Las sandalias de cuero que recordaba Saul Bellow en una de sus últimas cartas eran el mundo de su infancia, la calidez del recuerdo de un hogar. Esta noche volveremos a oír los extraños ruidos que nos mantenían en vilo para ver lo que nos habían dejado. Era una larga espera. Habíamos preparado el agua, el anís y algunos polvorones para que repusieran fuerzas y continuaran su tarea. Aprendimos a saber esperar. Las cartas se habían llenado de deseos, de juguetes de madera, de muñecas, de triciclos y futbolines. En aquella precariedad de principio de los sesenta aprendíamos a hacer coincidir los deseos con una realidad en blanco y negro. La distancia con el mundo de los adultos nos parecía insalvable. Vivíamos una infancia prolongada. Todo era observado, anotado, en un aprendizaje lento para mirar de frente a la realidad junto con nuestras familias numerosas, rodeados de primos.

Nuestra infancia fue un lugar repleto de plasticidad en donde nuestros primeros sabores y emociones se confundían con los miedos de las primeras pérdidas. Todo se acumulaba en nuestra memoria como en un disco duro que nos ha permitido siempre volver porque era un espacio pautado, un refugio acogedor al que siempre era grato regresar. Volvíamos al valor curativo de esos ritos de paso, a los recorridos familiares del día de Reyes, a la búsqueda de los regalos. Un viaje tan entrañable como las cartulinas con las que el cartero y el sereno nos felicitaban las fiestas y nos pedían el aguinaldo. Era la fragilidad y la belleza de los momentos difíciles, de aquellos espacios compartidos. Uno de los ritos de nuestra infancia era esa noche de Reyes. Esa noche salían nuestros padres, paseaban por el centro, recorrían las jugueterías «El clavell» y «Los tres reyes» y se acercaban a la «Casa de los caramelos» a por golosinas y globos.

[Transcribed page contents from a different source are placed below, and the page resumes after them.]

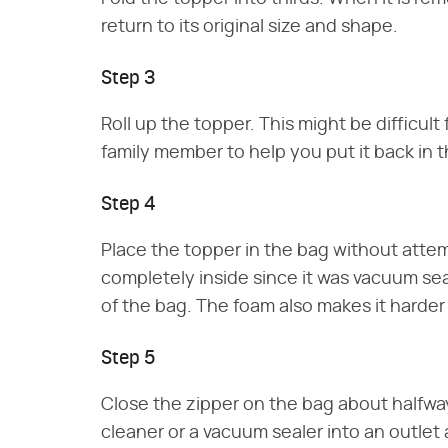
return to its original size and shape.
Step 3
Roll up the topper. This might be difficult
family member to help you put it back in 
Step 4
Place the topper in the bag without attempti
completely inside since it was vacuum se
of the bag. The foam also makes it harder 
Step 5
Close the zipper on the bag about halfway
cleaner or a vacuum sealer into an outlet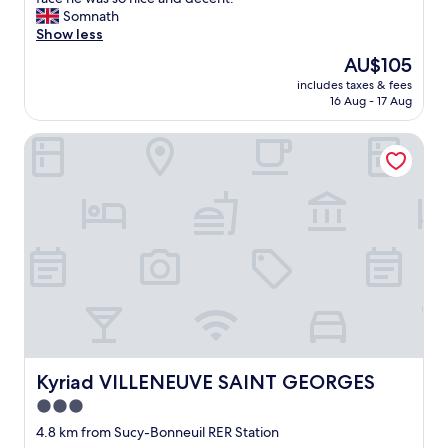
k
t
Somnath
"
f
Show less
o
The
AU$105
u
price
includes taxes & fees
r
is
16 Aug - 17 Aug
n
AU$105
i
Kyriad VILLENEUVE SAINT GEORGES
g
h
t
s
h
e
r
e
o
n
t
o
u
r
Kyriad VILLENEUVE SAINT GEORGES
Kyriad VILLENEUVE SAINT GEORGES
i
3.0
s
star
m
4.8 km from Sucy-Bonneuil RER Station
a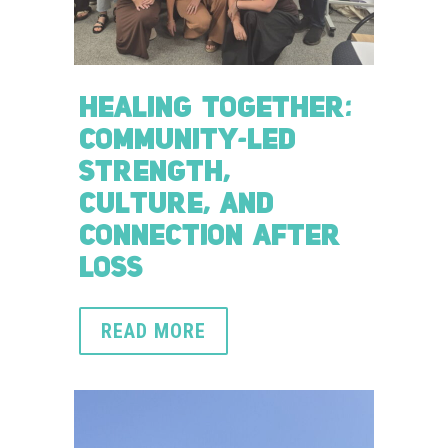
HEALING TOGETHER:
COMMUNITY-LED
STRENGTH,
CULTURE, AND
CONNECTION AFTER
LOSS
READ MORE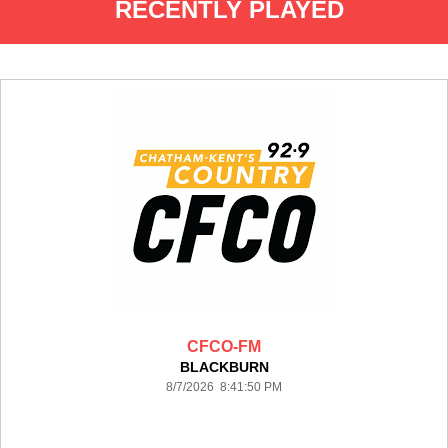
RECENTLY PLAYED
CFCO-FM
BLACKBURN
8/7/2026 8:41:50 PM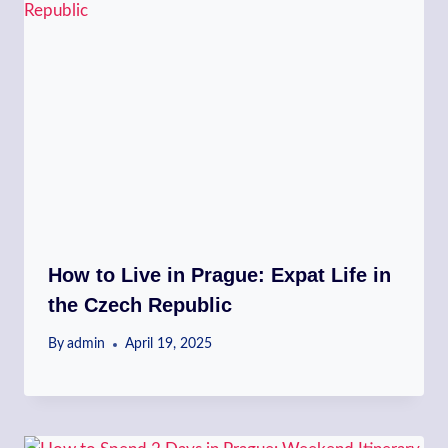
How to Live in Prague: Expat Life in
the Czech Republic
By
admin
April 19, 2025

Al volver a casa preparaban el escenario para la pequeña representación que tendría lugar la mañana siguiente. Muchos años después reproducirías en tu hogar aquellas pautas, buscando encontrar de nuevo las caras de asombro y de sorpresa ante los caminos de la vida abiertos, los espacios por recorrer, los rumbos por buscar y los objetivos que perseguir.

Ahora, la infancia se reduce y la adolescencia se alarga tanto que piensas que habría que crear, desde las redes sociales, un movimiento para salvar la infancia y darle espacio. Antes se vivía alrededor de los niños, de sus juegos y ahora vivimos con el ruido de fondo de las Casandras que anuncian todas sus catástrofes y que ni con la llegada del año nuevo o de la noche de reyes han roto su monótono y monocorde sonido de los números, la fría matemática de los mercados, el esotérico lenguaje de los ajustes y los datos económicos con sus abrumadoras estadísticas que glorifican la eficiencia de unas cifras que incrementan el miedo y reducen nuestro espacio vital persiguiendo nuestros deseos. Tiene razón Houellebecq: «No sé lo que puede ser la humanidad, pero en el mundo presente han impuesto normas excesivas sin aportar a cambio satisfacciones reales».

Pero esta noche volvamos a la epifanía de la infancia porque existen los deseos, las emociones se transmiten y la vida continúa alrededor de esas familias que visitan y reciben a los magos de Oriente. Todos necesitamos un ángel en la noche de Reyes, ángeles a los que admirar. Nuestra generación tiene la suerte de contar con ellos, de poder admirar su trayectoria vital. A Leopold Hawelka, que en su café de la Dorotheergasse vienesa permanecía un par de horas en su banco forrado de telas rojas y amarillas. A Bohumil Hrabal en su mesa de la cervecería «El tigre de oro», a Vaclav Havel en el café «Slavia», junto al teatro Nacional. Ese Havel que sostenía que «la esperanza, definitivamente, no es lo mismo que el optimismo. No es la convicción de que algo va a salir bien, sino más bien la certeza de que algo tiene un sentido, más allá de los resultados».

Se trata de buscar el orden invisible de las cosas, de organizar pequeñas representaciones para continuar el juego. Una noche mágica que nunca debe terminar para que podamos mantener siempre abierta la lista de las preguntas, como Pablo Neruda en su obra póstuma El libro de las preguntas: «¿Sufre más el que espera siempre/Que aquel que nunca espera a nadie?" […] ¿Dónde está el niño que yo fui/Sigue dentro de mí o se fue? […] ¿Es verdad que las esperanzas/Deben regarse con rocío? […] ¿Quiénes gritaron de alegría/Cuando nació el color azul?».